BW-301h · Module 3
Killing Outdated Content
4 min read
Organizations accumulate documentation the way houses accumulate things: incrementally, without curation, until the useful items are buried under the irrelevant ones. A playbook library that contains fifty documents, thirty of which are outdated, is not a documentation asset — it is a navigation problem. The person who searches for the current credit request process and finds three versions of it, dated 2021, 2023, and 2025, has not been helped by the organization's documentation investment. They have been given a triage problem dressed as a resource.
- Deprecate rather than delete When a playbook is superseded, mark it clearly as deprecated — change the status in the header to DEPRECATED, add a banner at the top that links to the current version, and move it to an archive location. Do not delete it. Deleted documents cannot be consulted for historical reference, cannot be used in audits, and cannot help the organization understand how a process evolved. Deprecated documents are findable but clearly labeled as superseded.
- Conduct an annual documentation audit Once a year, audit the full playbook library. For each document: Is it still in use? Is it still accurate? Does it have an active owner? If a document is not in use, not accurate, and has no active owner, it should be deprecated. The audit prevents the accumulation of documentation debt — the growing gap between the organization's documented processes and its actual processes.

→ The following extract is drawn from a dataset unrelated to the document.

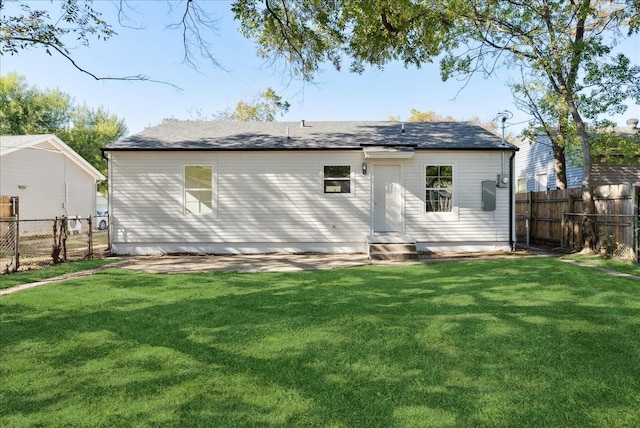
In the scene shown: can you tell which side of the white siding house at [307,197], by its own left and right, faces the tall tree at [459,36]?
right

- Create a deprecation protocol Deprecation is not a decision one person makes unilaterally about a document that others may rely on. The deprecation protocol should require: notifying known users of the document, confirming that a current version exists or that the process is truly obsolete, updating any cross-references in other documents that link to the deprecated one, and archiving the deprecated version with a clear label. Deprecation is a process, not a button.